Mais des hits classiques comme Skiing, Solaris, Montezuma’s Revenge ou encore le célèbre Pitfall continuaient à défier les capacités de leur IA. Car pour réussir sur ces jeux, le système doit être en mesure de résoudre deux difficultés complexes à appréhender par les systèmes RL : le dilemme de l’exploration-exploitation et le problème de l’attribution de crédits à long terme.
L’exploration-exploitation soumet l’IA à un dilemme : faut -il reproduire un comportement qui s’est parfois avéré gagnant ou au contraire explorer de nouvelles stratégies permettant d’atteindre de meilleurs scores ? Les jeux Montezuma’s Revenge et Pitfall sont très révélateurs de ce problème. L’IA doit explorer en divisant son action en micro-actions qui ne sont pas forcément optimales afin d’acquérir au final en les agrégeant une compréhension menant à une stratégie plus payante. Bref elle doit découvrir les stratégies qui marchent sur le long terme et pas uniquement à court terme. Typiquement, à Montezuma’s Revenge, l’intelligence DQN en avait conclu que sa meilleure stratégie était de ne simplement pas bouger : elle survivait certes, mais son score restait indéfiniment à zéro et elle n’explorait rien du vaste univers des jeux. Il a fallu apprendre aux nouvelles intelligences artificielles la notion de motivation.
Le problème de l’attribution de crédits à long terme est illustré par des jeux comme Solaris et Skiing. Pour réussir, l’IA doit collecter de l’information sur une échelle temporaire élargie pour en apprendre suffisamment sur ce qui rapporte peu ou beaucoup, sur les conséquences de ses actions et la rétribution qui en résulte dans un environnement aléatoire (et donc jamais deux fois similaires). La précédente IA de DeepMind, NGU, se montrait assez lamentable à Skiing par exemple ayant le plus grand mal à comprendre la différence entre les sapins qui jonchent la piste et les portes du slalom. Elle avait même tendance à préférer se prendre un sapin en pleine face plutôt qu’un poteau porte drapeau, et l’idée de slalomer entre les portes lui avait échappé.

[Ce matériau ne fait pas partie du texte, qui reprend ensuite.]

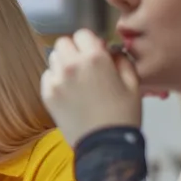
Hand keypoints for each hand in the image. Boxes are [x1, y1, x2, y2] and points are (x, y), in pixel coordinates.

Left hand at [41, 29, 142, 145]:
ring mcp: (56, 80)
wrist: (106, 146)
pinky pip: (47, 77)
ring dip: (64, 63)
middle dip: (74, 49)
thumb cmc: (123, 115)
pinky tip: (69, 91)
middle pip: (63, 43)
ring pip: (53, 58)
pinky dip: (55, 79)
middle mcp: (72, 65)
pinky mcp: (47, 95)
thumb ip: (121, 60)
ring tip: (77, 79)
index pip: (83, 34)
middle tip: (85, 64)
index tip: (96, 52)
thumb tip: (111, 51)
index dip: (90, 42)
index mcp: (95, 58)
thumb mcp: (133, 83)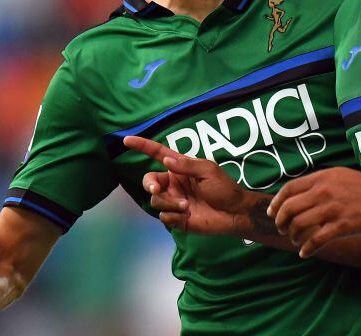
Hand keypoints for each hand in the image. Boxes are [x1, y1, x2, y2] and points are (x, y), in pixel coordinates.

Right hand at [123, 136, 270, 235]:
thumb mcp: (208, 171)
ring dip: (169, 203)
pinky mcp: (176, 218)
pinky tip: (187, 217)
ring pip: (155, 200)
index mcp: (180, 168)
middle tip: (157, 189)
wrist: (234, 213)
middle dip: (150, 184)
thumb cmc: (224, 188)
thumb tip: (166, 160)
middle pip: (149, 181)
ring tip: (187, 206)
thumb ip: (186, 166)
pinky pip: (164, 216)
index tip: (126, 140)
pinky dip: (174, 216)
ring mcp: (173, 201)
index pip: (158, 155)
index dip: (142, 146)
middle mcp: (173, 184)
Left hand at [267, 167, 360, 257]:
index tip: (272, 212)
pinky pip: (316, 240)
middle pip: (289, 208)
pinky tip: (305, 252)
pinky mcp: (342, 226)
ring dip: (292, 235)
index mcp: (321, 178)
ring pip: (299, 225)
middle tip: (281, 228)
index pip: (289, 189)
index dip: (277, 202)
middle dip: (280, 221)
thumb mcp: (338, 175)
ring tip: (294, 240)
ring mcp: (332, 209)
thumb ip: (318, 183)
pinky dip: (306, 248)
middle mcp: (323, 192)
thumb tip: (298, 194)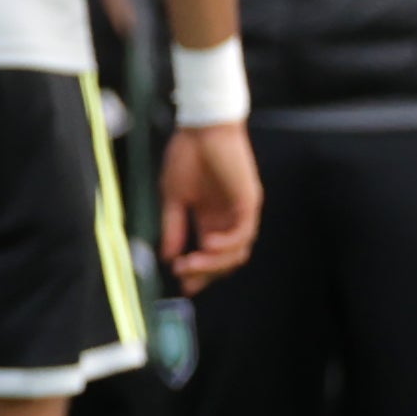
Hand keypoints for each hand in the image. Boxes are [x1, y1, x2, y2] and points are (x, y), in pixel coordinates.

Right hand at [160, 119, 260, 290]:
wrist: (201, 128)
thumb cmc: (187, 156)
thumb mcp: (173, 197)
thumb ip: (173, 226)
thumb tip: (167, 256)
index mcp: (211, 218)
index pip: (209, 254)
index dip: (199, 273)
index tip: (183, 287)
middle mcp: (229, 218)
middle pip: (225, 259)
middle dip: (205, 273)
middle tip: (184, 277)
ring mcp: (241, 211)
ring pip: (237, 251)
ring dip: (215, 263)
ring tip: (190, 264)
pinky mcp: (249, 201)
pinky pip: (243, 233)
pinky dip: (227, 244)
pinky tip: (208, 245)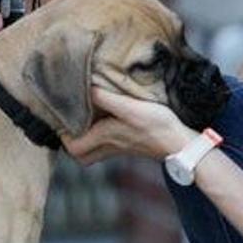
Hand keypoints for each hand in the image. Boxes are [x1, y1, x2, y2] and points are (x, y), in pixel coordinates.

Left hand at [63, 88, 194, 165]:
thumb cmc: (156, 126)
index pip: (74, 148)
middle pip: (81, 154)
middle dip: (72, 140)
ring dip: (87, 137)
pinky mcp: (131, 144)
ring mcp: (121, 147)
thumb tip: (84, 87)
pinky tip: (108, 118)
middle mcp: (110, 145)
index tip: (62, 119)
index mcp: (105, 137)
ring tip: (86, 117)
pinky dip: (102, 134)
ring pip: (94, 150)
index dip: (63, 137)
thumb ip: (105, 98)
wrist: (180, 142)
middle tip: (70, 121)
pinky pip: (108, 144)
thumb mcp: (128, 107)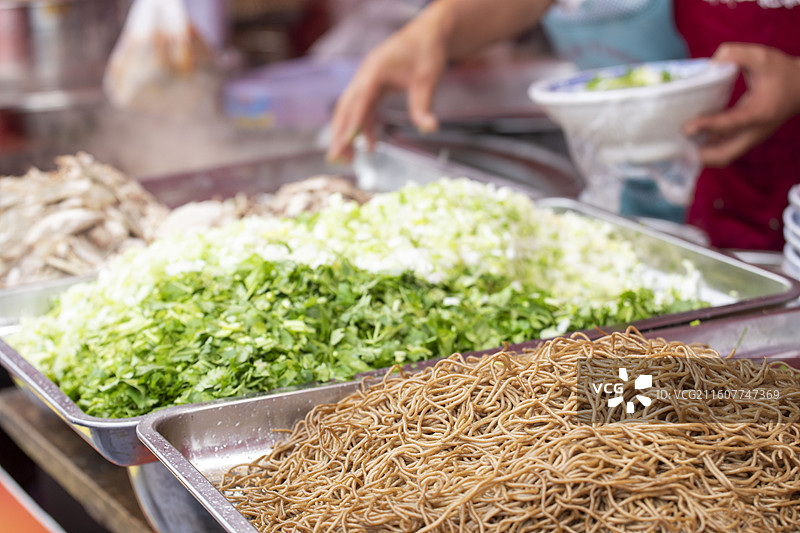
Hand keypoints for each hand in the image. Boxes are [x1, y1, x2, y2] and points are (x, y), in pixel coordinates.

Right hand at [326, 21, 446, 162]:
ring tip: (350, 159)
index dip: (349, 126)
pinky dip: (365, 127)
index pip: (357, 103)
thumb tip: (429, 129)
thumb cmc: (426, 51)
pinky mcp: (374, 86)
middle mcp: (365, 76)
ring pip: (352, 110)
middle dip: (340, 134)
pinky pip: (365, 109)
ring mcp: (367, 81)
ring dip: (350, 133)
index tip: (342, 147)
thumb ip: (423, 105)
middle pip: (346, 108)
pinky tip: (370, 145)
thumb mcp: (427, 78)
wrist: (429, 33)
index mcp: (374, 71)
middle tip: (338, 159)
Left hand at [684, 43, 799, 167]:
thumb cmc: (781, 71)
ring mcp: (751, 137)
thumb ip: (736, 54)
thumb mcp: (762, 56)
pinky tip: (689, 139)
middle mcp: (755, 131)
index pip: (731, 124)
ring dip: (700, 154)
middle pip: (724, 155)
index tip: (686, 128)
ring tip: (676, 146)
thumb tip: (711, 64)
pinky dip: (706, 148)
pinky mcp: (746, 137)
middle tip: (675, 148)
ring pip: (723, 156)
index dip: (707, 126)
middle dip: (699, 156)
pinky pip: (724, 149)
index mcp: (760, 112)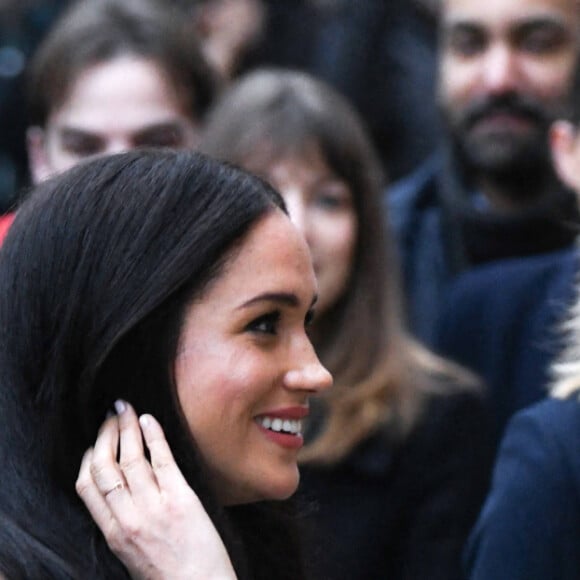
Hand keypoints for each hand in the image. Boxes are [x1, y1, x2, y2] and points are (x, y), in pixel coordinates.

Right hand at [76, 401, 236, 579]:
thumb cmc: (169, 577)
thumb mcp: (131, 557)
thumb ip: (121, 526)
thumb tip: (118, 496)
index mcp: (114, 534)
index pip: (87, 488)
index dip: (87, 459)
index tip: (93, 444)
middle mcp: (130, 518)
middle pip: (105, 466)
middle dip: (104, 435)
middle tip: (108, 416)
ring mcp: (155, 506)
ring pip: (131, 457)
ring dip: (126, 427)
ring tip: (125, 410)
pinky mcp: (181, 498)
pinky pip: (163, 459)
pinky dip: (154, 435)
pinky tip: (149, 420)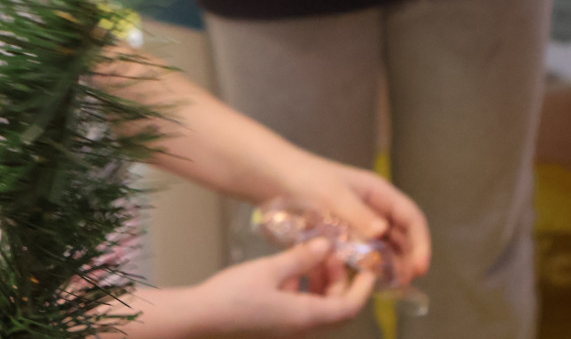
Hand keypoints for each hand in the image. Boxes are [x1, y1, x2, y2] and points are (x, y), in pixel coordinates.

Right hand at [193, 239, 376, 337]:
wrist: (201, 315)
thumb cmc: (234, 295)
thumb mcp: (270, 270)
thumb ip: (301, 257)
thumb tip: (327, 245)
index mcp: (306, 316)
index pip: (350, 307)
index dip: (363, 287)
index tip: (368, 265)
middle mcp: (301, 325)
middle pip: (336, 304)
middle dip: (340, 277)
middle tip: (333, 249)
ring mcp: (288, 325)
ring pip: (319, 303)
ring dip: (321, 279)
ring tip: (313, 251)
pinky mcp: (276, 320)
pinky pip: (301, 303)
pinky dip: (303, 284)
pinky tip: (290, 265)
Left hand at [278, 155, 430, 283]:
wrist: (274, 177)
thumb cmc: (306, 179)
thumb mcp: (333, 195)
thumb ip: (358, 214)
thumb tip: (384, 230)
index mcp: (377, 193)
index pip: (411, 217)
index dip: (421, 243)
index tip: (420, 268)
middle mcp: (373, 207)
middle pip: (401, 235)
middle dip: (407, 259)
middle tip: (403, 283)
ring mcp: (358, 221)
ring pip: (384, 246)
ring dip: (389, 265)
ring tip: (389, 286)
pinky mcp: (343, 233)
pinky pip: (363, 252)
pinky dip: (368, 265)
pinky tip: (366, 279)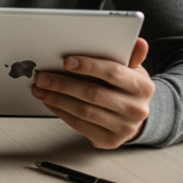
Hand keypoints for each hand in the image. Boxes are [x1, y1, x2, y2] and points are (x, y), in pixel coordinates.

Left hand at [31, 37, 153, 148]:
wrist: (134, 119)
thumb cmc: (127, 89)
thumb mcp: (132, 71)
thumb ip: (130, 56)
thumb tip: (139, 42)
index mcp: (142, 87)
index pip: (113, 73)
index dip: (88, 66)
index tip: (66, 61)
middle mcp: (136, 109)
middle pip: (94, 93)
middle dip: (63, 83)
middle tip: (43, 76)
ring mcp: (124, 127)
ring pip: (84, 111)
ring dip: (57, 98)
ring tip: (40, 89)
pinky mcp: (110, 140)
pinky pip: (80, 125)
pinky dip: (61, 112)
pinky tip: (50, 102)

La dernière IA de DeepMind, dénommée « Agent57 », vise justement à réussir là où les IA précédentes avaient échoué et donc à gérer les deux problèmes fondamentaux évoqués ci-dessus.
En améliorant les techniques d’apprentissage par renforcement et en les enrichissant de mécanismes complémentaires (comme un méta-contrôleur agrégeant de multiples agents IA), ils ont réussi avec « Agent57 » à battre les high-scores réalisés par les humains sur les 57 jeux de la liste établie en 2012.
Au-delà des scores et de la performance ludique, ces recherches permettent d’affiner et enrichir les techniques de « reinforcement learning » qui se révèlent de plus en plus indispensables pour permettre à des IA d’appréhender non seulement la complexité intrinsèque du monde réel mais aussi ses aspects imprédictibles et ses incertitudes. Elles trouveront par exemple des applications concrètes dans l’assistance à l’organisation du travail personnel, l’optimisation du trafic routier, ou encore la gestion de portefeuilles boursiers.
En attendant, vous pouvez toujours vous replonger dans l’univers de ces jeux à travers Atari Vault sur PC, Flashback Classics sur Switch ou encore les multiples émulateurs rétrogaming du marché.